In a video game called "Vampire: The Masquerade - Bloodlines", a character called "Gorgeous Gary Golden", always refers to the player as "boss". Here are some examples from that first dialogue:
"We're having a wrap up party for The Misfits about forty years late. Cast and crew only, boss."
"How do you know I'm even here, boss?"
"I'm over here, boss! Wait, maybe I'm over here! Or maybe I'm behind you, with a hatchet in my hand..."
"I don't know, boss. You tell me. After all, I didn't crash your party."
"You don't say. Wake up, boss! Who do you think you're dealing with?"
"Because I like the sound of my own voice... It's not everyday we get visitors, boss!"

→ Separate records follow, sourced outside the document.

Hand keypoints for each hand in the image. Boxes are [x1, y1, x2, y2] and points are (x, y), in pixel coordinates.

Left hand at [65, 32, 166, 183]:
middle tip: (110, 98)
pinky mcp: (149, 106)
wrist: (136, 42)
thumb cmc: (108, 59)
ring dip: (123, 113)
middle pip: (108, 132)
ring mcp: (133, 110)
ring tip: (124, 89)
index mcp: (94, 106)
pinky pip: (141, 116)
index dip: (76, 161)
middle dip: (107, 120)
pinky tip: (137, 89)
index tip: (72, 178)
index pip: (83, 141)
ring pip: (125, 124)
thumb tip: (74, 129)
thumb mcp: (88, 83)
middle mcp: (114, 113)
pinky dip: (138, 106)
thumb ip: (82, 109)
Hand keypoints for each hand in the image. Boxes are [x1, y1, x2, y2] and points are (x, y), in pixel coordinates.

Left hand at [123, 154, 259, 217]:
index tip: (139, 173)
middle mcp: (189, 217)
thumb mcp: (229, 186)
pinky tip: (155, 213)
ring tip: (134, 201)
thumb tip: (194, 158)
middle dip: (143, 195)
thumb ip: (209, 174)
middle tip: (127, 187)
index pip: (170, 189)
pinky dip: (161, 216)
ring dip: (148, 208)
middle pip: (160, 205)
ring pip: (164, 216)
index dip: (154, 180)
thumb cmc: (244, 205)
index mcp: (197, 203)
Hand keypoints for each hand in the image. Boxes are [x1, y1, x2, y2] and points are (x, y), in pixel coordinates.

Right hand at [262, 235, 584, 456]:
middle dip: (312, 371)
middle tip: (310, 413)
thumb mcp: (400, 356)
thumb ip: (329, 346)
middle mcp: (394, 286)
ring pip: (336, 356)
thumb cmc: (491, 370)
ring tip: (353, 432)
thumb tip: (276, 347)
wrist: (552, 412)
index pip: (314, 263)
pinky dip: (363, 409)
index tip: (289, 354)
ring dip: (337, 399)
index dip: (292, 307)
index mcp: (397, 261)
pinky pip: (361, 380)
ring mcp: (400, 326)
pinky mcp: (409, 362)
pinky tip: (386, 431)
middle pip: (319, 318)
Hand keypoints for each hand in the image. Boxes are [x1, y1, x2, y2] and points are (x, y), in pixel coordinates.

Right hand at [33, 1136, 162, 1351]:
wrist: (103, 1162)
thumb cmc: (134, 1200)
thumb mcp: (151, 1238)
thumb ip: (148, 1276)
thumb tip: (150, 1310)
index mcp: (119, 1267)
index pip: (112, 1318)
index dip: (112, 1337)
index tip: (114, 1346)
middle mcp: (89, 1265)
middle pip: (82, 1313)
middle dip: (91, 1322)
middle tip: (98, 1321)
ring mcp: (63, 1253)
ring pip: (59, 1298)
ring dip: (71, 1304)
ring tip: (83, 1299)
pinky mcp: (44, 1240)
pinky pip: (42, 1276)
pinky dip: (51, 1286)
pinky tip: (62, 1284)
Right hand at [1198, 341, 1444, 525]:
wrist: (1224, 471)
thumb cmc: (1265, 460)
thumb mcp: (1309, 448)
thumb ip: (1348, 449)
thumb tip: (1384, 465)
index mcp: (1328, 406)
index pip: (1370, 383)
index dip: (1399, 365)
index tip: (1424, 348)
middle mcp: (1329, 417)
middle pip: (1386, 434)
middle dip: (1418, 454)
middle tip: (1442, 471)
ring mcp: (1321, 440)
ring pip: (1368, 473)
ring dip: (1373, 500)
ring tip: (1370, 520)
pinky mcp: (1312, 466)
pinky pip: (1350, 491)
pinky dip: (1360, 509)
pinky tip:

Not living in a country where English is the native language, this sounded odd to me. The player is just meeting him for the first time, and he doesn't have any relationship with Gary that would justify him being treated as a boss. It's also not a compliment either, since Gary doesn't really care for him.
I'm guessing it's just his way of talking with people. Maybe this expression is popular somewhere, or maybe it's a throwback to an expression that was popular before. I also checked some online dictionaries, but they don't mention anything about this usage of the word boss.
My question is this: Is this an expression related with a certain place and/or time, or do you think this is a only a random quirk of this character and so isn't a reflection of anything historical?